Last weekend I upgraded my computer. It was five years old and still going strong, but when I heard my brother was upgrading his machine I offered him £150 for his old parts because they were better than what I had.
For the geeks among you, I had a Q6600 on an Abit IP35 motherboard with 2GB of RAM. Yes, 2GB of RAM. I came to the conclusion that after trying many different sticks in as many different combinations my motherboard must have been faulty, because it just would not accept more memory. But it didn’t really matter, because I managed just fine for over 5 years and I use big programs like Lightroom (of course) and occasionally edit video.
People make a big fuss about how much memory they have in their computers, and tend to grossly overstate their requirements. I think most of them do so to convince themselves that the nice shiny new Mac or PC they have their eye on is a justified purchase. I’ve been around computers for such a long time that I don’t buy into all the latest high spec gear any more, much like a race car driver wouldn’t be obsessed with owning a high performance car for the road. As long as it comfortably does the job, anything beyond that is a bit of a waste.

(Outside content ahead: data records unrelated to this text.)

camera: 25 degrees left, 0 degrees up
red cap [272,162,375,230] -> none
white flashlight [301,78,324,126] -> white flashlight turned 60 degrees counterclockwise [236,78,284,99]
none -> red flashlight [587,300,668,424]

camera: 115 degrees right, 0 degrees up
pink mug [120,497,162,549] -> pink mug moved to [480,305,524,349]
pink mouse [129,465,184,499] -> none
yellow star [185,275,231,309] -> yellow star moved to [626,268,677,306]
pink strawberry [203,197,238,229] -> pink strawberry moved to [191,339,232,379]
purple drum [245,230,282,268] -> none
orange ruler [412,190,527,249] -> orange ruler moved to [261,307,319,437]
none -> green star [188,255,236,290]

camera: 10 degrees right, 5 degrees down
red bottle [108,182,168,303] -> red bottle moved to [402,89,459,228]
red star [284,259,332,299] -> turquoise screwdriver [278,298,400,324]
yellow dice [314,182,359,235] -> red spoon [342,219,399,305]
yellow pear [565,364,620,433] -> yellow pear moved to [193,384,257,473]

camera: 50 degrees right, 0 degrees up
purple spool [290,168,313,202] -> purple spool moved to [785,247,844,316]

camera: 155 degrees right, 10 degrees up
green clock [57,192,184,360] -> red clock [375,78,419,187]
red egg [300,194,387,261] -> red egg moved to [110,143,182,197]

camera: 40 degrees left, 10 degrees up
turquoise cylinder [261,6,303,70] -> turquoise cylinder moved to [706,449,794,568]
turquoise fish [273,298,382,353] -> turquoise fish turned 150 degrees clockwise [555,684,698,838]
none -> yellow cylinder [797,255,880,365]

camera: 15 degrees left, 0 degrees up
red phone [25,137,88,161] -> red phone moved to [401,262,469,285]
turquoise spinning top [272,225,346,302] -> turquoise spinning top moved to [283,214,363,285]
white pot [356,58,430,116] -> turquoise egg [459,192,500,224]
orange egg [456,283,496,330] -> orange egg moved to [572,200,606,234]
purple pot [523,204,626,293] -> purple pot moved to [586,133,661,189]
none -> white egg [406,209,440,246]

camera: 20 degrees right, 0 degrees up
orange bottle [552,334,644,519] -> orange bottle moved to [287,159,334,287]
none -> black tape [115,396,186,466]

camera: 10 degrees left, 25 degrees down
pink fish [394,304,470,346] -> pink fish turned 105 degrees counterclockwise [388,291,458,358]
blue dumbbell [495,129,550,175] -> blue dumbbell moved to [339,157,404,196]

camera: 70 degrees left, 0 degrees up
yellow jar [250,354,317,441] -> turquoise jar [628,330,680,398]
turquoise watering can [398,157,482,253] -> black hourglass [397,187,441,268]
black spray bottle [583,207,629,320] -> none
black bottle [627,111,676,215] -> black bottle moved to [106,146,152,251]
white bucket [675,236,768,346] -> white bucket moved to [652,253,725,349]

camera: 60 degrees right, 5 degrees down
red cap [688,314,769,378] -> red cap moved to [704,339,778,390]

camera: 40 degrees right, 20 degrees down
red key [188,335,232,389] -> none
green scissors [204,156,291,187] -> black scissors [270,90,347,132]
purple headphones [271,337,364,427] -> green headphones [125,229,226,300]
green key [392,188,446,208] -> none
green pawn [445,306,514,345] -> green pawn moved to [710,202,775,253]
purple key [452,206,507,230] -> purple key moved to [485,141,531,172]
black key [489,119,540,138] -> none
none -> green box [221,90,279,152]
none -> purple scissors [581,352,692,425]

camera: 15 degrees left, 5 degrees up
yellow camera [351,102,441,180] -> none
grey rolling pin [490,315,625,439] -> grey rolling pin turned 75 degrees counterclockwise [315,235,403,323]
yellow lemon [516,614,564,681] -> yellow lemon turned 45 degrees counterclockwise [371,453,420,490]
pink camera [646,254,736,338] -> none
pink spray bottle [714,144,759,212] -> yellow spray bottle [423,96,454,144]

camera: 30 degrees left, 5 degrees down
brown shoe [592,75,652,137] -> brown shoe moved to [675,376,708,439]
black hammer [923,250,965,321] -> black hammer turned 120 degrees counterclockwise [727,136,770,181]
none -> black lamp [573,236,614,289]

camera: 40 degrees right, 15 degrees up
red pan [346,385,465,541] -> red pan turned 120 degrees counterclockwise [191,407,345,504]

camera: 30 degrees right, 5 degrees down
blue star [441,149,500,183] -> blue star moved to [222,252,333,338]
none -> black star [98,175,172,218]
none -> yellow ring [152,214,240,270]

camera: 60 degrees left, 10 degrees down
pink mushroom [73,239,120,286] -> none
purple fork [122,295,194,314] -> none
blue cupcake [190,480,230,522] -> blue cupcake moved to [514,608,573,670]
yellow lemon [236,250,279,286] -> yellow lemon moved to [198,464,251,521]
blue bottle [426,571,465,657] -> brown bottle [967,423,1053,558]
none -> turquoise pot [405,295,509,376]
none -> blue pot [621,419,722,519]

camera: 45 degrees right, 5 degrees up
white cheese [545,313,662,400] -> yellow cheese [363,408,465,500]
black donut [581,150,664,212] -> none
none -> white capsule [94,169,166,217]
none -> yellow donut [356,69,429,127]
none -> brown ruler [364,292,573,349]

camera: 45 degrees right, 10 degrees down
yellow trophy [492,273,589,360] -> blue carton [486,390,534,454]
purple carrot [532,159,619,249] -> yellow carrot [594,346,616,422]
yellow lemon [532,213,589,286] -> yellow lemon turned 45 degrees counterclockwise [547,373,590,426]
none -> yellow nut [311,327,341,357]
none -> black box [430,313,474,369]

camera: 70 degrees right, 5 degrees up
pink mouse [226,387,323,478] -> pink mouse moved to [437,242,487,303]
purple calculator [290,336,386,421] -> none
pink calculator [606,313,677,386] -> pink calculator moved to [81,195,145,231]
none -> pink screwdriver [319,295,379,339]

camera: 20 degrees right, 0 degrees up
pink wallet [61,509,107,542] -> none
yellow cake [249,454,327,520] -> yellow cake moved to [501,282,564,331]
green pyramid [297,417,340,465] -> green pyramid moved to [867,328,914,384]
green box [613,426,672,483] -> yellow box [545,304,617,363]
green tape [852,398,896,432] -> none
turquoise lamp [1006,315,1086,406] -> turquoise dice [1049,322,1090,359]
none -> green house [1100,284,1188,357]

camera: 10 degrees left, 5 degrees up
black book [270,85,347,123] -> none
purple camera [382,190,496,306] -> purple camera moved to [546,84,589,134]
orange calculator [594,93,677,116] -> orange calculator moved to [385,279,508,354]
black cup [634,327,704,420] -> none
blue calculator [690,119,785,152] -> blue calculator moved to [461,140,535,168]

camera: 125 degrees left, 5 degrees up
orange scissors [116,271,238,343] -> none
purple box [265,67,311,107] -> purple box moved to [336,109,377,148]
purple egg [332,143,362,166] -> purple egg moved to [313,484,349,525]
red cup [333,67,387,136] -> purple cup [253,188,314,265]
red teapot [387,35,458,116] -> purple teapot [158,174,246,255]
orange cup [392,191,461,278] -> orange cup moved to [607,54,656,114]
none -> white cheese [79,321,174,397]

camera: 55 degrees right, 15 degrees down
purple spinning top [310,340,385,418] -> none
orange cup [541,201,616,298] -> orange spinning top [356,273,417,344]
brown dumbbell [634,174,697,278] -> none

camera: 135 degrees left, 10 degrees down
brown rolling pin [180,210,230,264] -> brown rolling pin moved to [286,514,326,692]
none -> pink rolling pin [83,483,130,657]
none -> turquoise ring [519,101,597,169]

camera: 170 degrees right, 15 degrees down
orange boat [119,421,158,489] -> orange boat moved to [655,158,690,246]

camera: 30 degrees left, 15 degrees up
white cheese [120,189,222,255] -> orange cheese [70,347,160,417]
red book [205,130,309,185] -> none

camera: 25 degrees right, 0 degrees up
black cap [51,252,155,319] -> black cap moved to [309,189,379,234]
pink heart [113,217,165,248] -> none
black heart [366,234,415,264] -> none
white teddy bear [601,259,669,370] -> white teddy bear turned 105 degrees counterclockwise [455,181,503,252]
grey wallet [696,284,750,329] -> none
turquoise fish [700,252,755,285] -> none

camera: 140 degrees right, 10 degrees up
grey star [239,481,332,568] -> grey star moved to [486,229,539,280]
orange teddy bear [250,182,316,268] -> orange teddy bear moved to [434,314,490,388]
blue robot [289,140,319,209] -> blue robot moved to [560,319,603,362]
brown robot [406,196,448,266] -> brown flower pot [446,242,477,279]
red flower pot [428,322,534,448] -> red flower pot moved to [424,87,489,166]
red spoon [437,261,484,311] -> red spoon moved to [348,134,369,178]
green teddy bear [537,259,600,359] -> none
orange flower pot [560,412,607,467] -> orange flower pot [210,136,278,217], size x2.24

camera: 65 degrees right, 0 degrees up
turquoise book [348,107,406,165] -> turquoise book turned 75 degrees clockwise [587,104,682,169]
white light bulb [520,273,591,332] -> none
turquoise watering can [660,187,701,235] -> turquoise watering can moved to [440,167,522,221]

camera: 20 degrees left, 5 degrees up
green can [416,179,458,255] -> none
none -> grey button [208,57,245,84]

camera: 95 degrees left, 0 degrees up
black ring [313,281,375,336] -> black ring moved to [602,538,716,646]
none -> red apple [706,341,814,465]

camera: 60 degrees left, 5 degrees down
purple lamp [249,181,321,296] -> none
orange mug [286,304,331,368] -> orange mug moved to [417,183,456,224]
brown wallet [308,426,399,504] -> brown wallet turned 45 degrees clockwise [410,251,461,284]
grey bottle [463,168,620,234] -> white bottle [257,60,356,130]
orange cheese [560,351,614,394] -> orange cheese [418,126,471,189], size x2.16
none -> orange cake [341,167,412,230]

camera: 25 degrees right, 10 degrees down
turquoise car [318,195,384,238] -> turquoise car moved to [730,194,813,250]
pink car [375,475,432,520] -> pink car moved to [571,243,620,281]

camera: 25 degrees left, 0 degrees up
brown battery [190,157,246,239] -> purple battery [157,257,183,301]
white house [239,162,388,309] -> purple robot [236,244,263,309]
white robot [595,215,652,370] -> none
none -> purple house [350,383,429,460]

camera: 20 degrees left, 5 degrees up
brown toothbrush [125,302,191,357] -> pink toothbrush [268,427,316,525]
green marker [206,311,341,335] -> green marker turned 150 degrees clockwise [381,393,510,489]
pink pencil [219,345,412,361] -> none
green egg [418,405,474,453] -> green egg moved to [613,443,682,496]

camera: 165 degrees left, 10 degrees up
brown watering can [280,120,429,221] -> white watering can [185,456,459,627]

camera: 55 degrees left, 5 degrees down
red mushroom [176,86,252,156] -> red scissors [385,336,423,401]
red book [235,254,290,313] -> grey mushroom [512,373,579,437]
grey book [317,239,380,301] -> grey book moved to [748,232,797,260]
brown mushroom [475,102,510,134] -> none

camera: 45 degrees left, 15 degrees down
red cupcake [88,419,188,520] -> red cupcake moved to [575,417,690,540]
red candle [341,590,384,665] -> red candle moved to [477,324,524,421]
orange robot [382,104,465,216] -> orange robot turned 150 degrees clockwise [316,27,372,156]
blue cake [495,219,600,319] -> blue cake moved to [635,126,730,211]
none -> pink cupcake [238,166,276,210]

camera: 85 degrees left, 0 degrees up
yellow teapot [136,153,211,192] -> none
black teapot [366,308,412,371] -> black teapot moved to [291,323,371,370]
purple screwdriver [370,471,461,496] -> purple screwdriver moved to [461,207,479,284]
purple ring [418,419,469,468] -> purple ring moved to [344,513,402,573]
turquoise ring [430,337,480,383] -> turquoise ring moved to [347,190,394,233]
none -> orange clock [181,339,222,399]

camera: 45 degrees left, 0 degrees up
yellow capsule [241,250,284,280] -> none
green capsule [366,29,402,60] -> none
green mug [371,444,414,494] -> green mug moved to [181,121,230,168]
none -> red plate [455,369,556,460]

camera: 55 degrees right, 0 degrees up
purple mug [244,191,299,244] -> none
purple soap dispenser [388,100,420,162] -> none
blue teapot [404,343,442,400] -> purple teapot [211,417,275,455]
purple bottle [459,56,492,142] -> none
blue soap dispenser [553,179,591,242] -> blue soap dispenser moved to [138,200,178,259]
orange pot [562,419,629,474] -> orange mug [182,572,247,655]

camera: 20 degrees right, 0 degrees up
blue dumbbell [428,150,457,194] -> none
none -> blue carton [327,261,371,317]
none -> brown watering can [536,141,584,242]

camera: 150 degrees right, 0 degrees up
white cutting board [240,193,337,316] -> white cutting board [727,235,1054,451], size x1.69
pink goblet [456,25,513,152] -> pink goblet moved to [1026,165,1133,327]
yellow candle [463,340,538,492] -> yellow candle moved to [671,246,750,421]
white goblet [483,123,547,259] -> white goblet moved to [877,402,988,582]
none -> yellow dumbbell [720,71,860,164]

My new setup is fairly modest – a last-generation Core i3 processor and 12GB of RAM. I didn’t even look what brand the motherboard was, let alone what model. Going from 2GB to 12GB is a bit of a leap – I’ve got more RAM than I know what to do with now. I’ve been playing with Windows 8 over the last couple of days inside a virtual machine which I allocated 4GB of memory to, just because I could. It amazes me the pace of technology sometimes – our home PCs can run two operating systems, one on top of the other, without batting an eyelid. My first computer had 1MB of RAM!
Anyway, below are some close up shots of the old motherboard. I hope to find it a new home because there is nothing wrong with it, although I don’t think I’ll get much on eBay. I have a friend who collects old parts so I’ll see if he wants it.
I still remember the day I built the computer quite clearly and the sense of relief when it powered up for the first time. Since then it’s done a lot of good work. It might be a soulless commodity, but it has some history.
And I know it’s silly, but I am a little bit sad to see it go.
These were all shot with the 17-40mm f/4 L with a couple of the Kenko tubes fitted. That lens is pretty damn sharp for a zoom.